重篤な意識障害を高齢者が発症する「せん妄」というものがあります。
脳が機能不全を起こすことによって生じる意識障害です。原因は解明されていませんが、高齢者は大きな手術後に発症するケースが多く、麻酔、入院による環境の変化、手術による過度のストレスなどが要因にあるようです。
この「せん妄」は統合失調症や認知症に症状が似ているのですが、違うもので、余り知られていません。私の父は、2度、手術で入院をした際に術後せん妄になりました。これは誰にでも起こり得ることです。
アルコール依存症の方がお酒が切れると暴れるということを聞きますが、こちらは振戦せん妄です。
父の発症の1度目は、膝の手術の後です。
手術翌日の夜から発症しました。点滴を自分で外して家に帰ると暴れ出し、看護師を殴ったそうです。病院から呼び出しがありましたが、私は不在で深夜に妹が病院に向いました。暴れるため、身体拘束をして貰うことになりました。
睡眠障害があり、夜になると被害妄想で大声で叫ぶという症状があり、数週間後に落ち着きました。
2度目は、頚椎の手術の後です。
やはり手術後ですが、1度目が攻撃的だったのに対し、2度目は妄想や幻覚がひどい状態でした。進行した認知症と同じように、家族も分からず記憶も曖昧です。何にも反応をしない、幻覚が見えて怯える、妄想で怒る、を繰り返します。
頚椎の神経を手術したので身体は絶対安静なのですが、動かせないのに動いてしまっていました。

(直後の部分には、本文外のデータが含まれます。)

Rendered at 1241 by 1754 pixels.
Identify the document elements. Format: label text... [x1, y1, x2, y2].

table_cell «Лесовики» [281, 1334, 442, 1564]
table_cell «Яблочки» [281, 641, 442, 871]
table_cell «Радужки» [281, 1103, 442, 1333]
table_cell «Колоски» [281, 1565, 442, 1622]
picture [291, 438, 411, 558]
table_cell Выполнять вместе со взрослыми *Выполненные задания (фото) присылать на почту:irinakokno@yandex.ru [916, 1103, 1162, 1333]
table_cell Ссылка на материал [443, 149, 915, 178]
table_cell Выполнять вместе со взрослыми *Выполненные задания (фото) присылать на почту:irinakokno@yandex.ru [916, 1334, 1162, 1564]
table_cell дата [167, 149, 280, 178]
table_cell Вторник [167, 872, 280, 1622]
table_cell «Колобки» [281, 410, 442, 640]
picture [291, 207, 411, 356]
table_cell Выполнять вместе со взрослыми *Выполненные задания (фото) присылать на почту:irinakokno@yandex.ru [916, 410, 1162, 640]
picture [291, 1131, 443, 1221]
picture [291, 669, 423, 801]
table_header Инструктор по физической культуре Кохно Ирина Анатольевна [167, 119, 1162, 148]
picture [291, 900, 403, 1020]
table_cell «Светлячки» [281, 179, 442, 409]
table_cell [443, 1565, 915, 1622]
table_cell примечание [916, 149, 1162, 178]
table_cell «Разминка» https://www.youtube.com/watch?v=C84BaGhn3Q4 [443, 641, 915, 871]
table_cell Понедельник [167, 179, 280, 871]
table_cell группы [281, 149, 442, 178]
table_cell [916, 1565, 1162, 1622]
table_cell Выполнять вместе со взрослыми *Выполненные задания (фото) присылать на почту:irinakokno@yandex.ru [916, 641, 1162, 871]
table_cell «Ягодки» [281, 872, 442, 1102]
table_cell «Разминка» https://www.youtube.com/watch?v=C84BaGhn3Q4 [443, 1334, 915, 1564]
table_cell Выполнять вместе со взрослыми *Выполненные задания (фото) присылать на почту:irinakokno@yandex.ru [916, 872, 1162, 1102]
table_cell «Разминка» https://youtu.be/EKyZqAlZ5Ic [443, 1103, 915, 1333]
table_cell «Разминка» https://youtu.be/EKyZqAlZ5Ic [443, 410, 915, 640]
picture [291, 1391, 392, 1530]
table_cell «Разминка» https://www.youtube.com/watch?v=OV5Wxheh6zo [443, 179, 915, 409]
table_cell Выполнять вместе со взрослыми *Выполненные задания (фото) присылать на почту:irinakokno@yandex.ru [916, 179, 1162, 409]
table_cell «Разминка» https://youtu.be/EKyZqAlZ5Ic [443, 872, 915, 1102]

このため、術後の回復はよくありませんでした。
1度目と違い、症状は悪くなる一方で、この状態が数ヶ月以上も続きました。
総合病院は入院できる期間が決まっており、リハビリ専門病院に転院し、その病院内の脳神経外科を受診しました。そこで認知症にも使われるアリセプトと抑肝散を処方して貰い、顔付きが穏やかになり、正常な受け答えができるようになり、目に見えて回復して行きました。
それからは、身体を動かすリハビリとせん妄症状の治療を併行して進め、転院から4ヶ月後に退院することができました。
退院後もリハビリや投薬は続いていますが、頚椎を通る神経が切断されたので身体の麻痺が残っています。せん妄によって認知症が進行するという説もあり、意識は正常でも、判断力と理解力が明らかに落ちました。
ただ、退院ができて本当に良かったと思います。